Карл Карлович остановился, подложил себе еще омаров, проговорив: «Очень вкусные омары!» — и продолжал свой обстоятельный, подробный и скучный рассказ о том, как они поехали назад и как опять видели «и тут и там, и везде апельсины».
Василий Иванович, обыкновенно кушавший с наслаждением обжоры, смакуя куски, на этот раз лениво ковырял вилкой, рассеянно слушая увлеченного своим рассказом Карла Карловича. Против обыкновения, он то и дело подливал себе и доктору вина, потягивая бокал за бокалом.
— А что же вы, Василий Иванович? — вдруг спросил Карл Карлович, широко раскрывая глаза при виде пустой тарелки Василия Ивановича.
— Не хочется что-то…
— Не хочется? — удивился Карл Карлович. — Что это значит? У меня так после прогулки недурной аппетит! — прибавил доктор и стыдливо посмотрел на свою тарелку, словно бы извиняясь за свой аппетит.
— Кушайте, кушайте на здоровье, Карла Карлыч!
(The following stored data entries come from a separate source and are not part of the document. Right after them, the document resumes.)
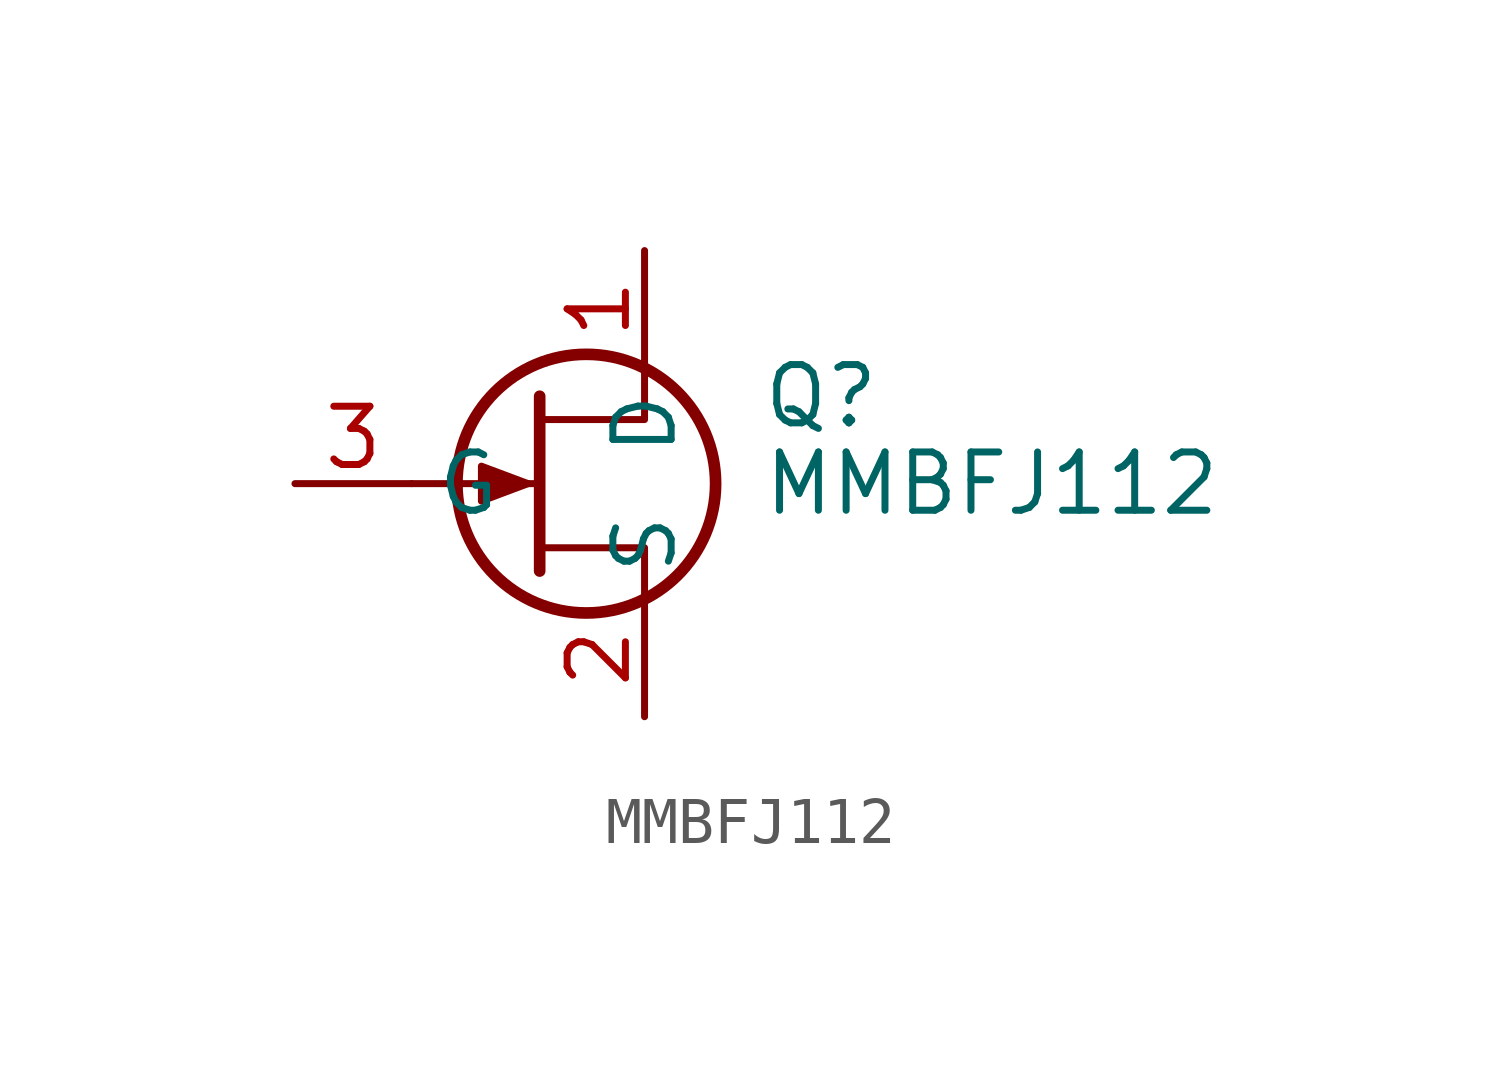
<source format=kicad_sym>
(kicad_symbol_lib
  (version 20220914)
  (generator kicad_symbol_editor)
  (symbol "MMBFJ112"
    (property "Reference" "Q"
      (at 5.08 1.905 0)
      (effects (font (size 1.27 1.27)) (justify left)))
    (property "Value" "MMBFJ112"
      (at 5.08 0 0)
      (effects (font (size 1.27 1.27)) (justify left)))
    (symbol "MMBFJ112_0_1"
      (polyline (pts (xy 0.254 0) (xy -2.54 0)) (stroke (width 0) (type default)) (fill (type none)))
      (polyline (pts (xy 0.254 1.905) (xy 0.254 -1.905)) (stroke (width 0.254) (type default)) (fill (type none)))
      (polyline (pts (xy 2.54 -2.54) (xy 2.54 -1.397) (xy 0.254 -1.397)) (stroke (width 0) (type default)) (fill (type none)))
      (polyline (pts (xy 2.54 2.54) (xy 2.54 1.397) (xy 0.254 1.397)) (stroke (width 0) (type default)) (fill (type none)))
      (polyline (pts (xy 0 0) (xy -1.016 0.381) (xy -1.016 -0.381) (xy 0 0)) (stroke (width 0) (type default)) (fill (type outline)))
      (circle (center 1.27 0) (radius 2.819) (stroke (width 0.254) (type default)) (fill (type none))))
    (symbol "MMBFJ112_1_1"
      (pin passive line (at 2.54 5.08 270) (length 2.54) (name "D" (effects (font (size 1.27 1.27)))) (number "1" (effects (font (size 1.27 1.27)))))
      (pin passive line (at 2.54 -5.08 90) (length 2.54) (name "S" (effects (font (size 1.27 1.27)))) (number "2" (effects (font (size 1.27 1.27)))))
      (pin input line (at -5.08 0 0) (length 2.54) (name "G" (effects (font (size 1.27 1.27)))) (number "3" (effects (font (size 1.27 1.27))))))))
</source>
Да что ж вы не пьете?.. Давайте-ка ваш бокал…
— Danke schon, Василий Иванович! За ваше здоровье! Но отчего это у вас нет аппетита? У вас всегда был прекрасный аппетит, Василий Иванович…
И, приняв серьезный докторский вид, он поправил очки, внимательно посмотрел на Василия Ивановича и впервые заметил озабоченное, подавленное выражение его лица.